Но проходят поколения и уже мало кто знает, что раньше жизнь текла иначе. И что принимать нынешнее своё положение, как должное очень неправильное решение. Уже мало кто помнит обо мне и никто не разговаривает со стариком Айэлом. Считая будто я местный сумасшедший, тешащий свою жизнь, рассказами о выдуманных временах. Ведь мне уже очень много лет, не считая того, что я уже давно сбился со счёта на первой сотне."
От рассказа старого нищего у меня пробежали мурашки по спине, когда представил всё то, что происходило здесь. Действительно мраморные плиты уже не белоснежные, в лучах уходящего солнца, они отсвечивали слабо розовым цветом. Об этом я не знал, возможно потому, что бежавшие в пустыню не любили вспоминать такое. А может время и смена поколений стёрла из их памяти травмирующие события прошлого.
— Так что же привёло тебя сюда? — неожиданно прервал молчание бывший правитель.
— У меня украли деньги и…. и мне нужно отдать их, это не мои деньги вообще-то.
— Кхе-кхее-кхее, — засмеялся Айэл, — не скажу, что я против них, — старик поводил носом словно нюхая воздух, — В этом городе крайне мало честных людей, но я знаю, они приходят со стороны Восточных ворот. Я бы на твоём месте сторожил их там, если ты конечно запомнил воришку.
— Да, я помню этого гадёныша, — прошипел я сжав кулаки и предвкушая месть.
— Ну ладно, пожалуй тебя не должны видеть возле меня, — Айэл развёл руками вокруг, — Это может плохо для тебя кончится.
Встав со своего места я протянул старику свою руку.
— Благодарю вас благороднейший из благородных, несмотря на тяжесть своего положения, вы по-прежнему остались им.
Старик с уверенностью пожал поданную ему руку. Если бы он мог плакать, то слезы побежали бы по его сморщенным щекам, размывая слои пыли и грязи. Но по иронии судьбы ему нечем плакать.
Я отметил про себя — бывший царь даже сидя, находится на одном уровне со мной по росту. Наверно он был очень высок, когда ещё имел свои ноги в целости. Распрощавшись с ним я поспешно удалился в темноту узких пропахших мочой улиц.

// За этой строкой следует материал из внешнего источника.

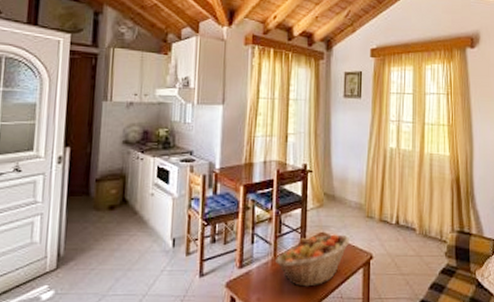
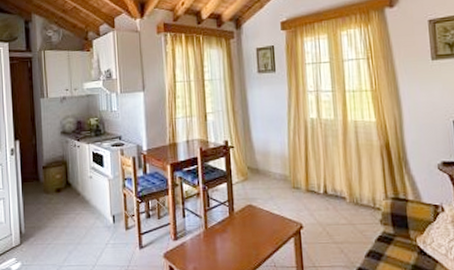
fruit basket: present [276,234,349,287] -> none [207,206,278,256]

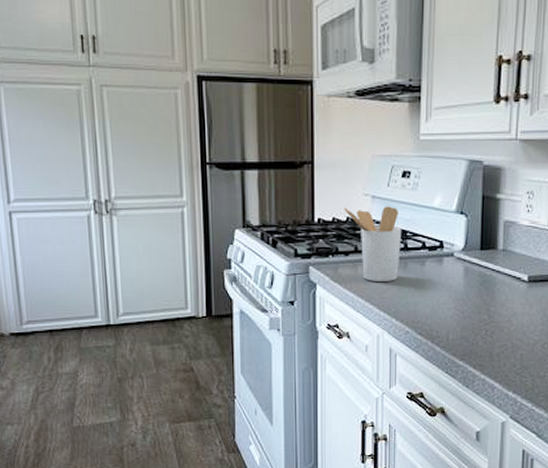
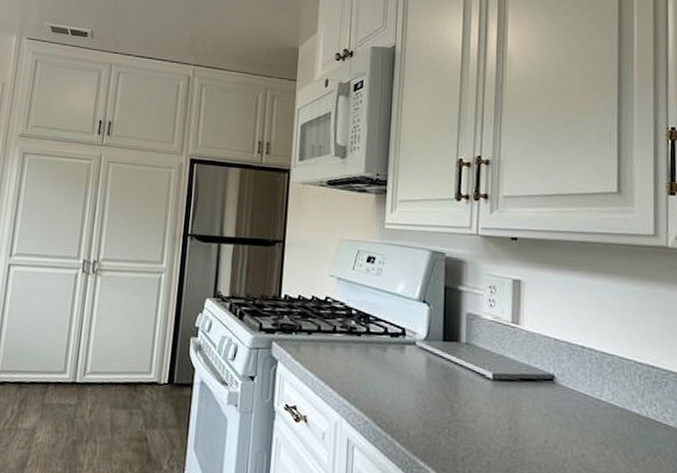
utensil holder: present [344,206,401,281] -> none [310,286,364,366]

Надеясь где-нибудь поспать и завтра с самого утра вернуться на свой пост. Та стена, облюбованная мной сегодня в качестве своей наблюдательной позиции, как раз стоит рядом с Восточными воротами. От ворот протянулась одна из четырех широких улиц, уходящих от площади по сторонам. Именно, оттуда должен явиться мой долгожданный и ненаглядный воришка.